La puerta de la posada estaba cerrada, pero aún se veía luz dentro. Llamaron y a los pocos instantes salió a abrirles el dueño en persona, ansioso de escuchar algunos rumores nuevos que poder contar luego a sus clientes.
—Quería decirle —añadió después de saludarles, dirigiéndose a Gregory— que hay arriba un caballero, en el número tres, que desearía hablar con usted por la mañana. Un caballero de calidad, según parece. Vino en el tren de la noche, pero sólo llegó aquí hace afina hora escasa, en la diligencia desde la estación.
Gregory arrugó el gesto.
—Mi padre, sin duda.
—Oh, no, señor. Su nombre es míster Wills, o Wells… o Walls. No he podido leer bien su firma.

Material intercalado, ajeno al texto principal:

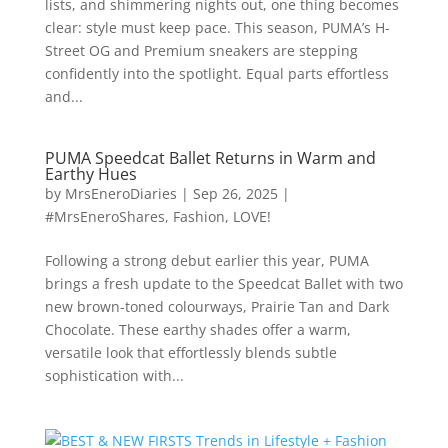
lists, and shimmering nights out, one thing becomes
clear: style must keep pace. This season, PUMA’s H-
Street OG and Premium sneakers are stepping
confidently into the spotlight. Equal parts effortless
and...
PUMA Speedcat Ballet Returns in Warm and
Earthy Hues
by
MrsEneroDiaries
|
Sep 26, 2025
|
#MrsEneroShares
,
Fashion
,
LOVE!
Following a strong debut earlier this year, PUMA
brings a fresh update to the Speedcat Ballet with two
new brown-toned colourways, Prairie Tan and Dark
Chocolate. These earthy shades offer a warm,
versatile look that effortlessly blends subtle
sophistication with...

—¡Wells! ¡Míster Wells! ¡De modo que ha venido, después de todo! —cogió a Nancy por las manos y se las sacudió, lleno de excitación—: Nancy, uno de los hombres más importantes de Inglaterra está aquí. No hay nadie mejor que él para escuchar nuestra historia. ¡Voy arriba para hablar con él inmediatamente!
Le dio un beso en la mejilla, echó a correr escaleras arriba y llamó con los nudillos en la puerta número tres.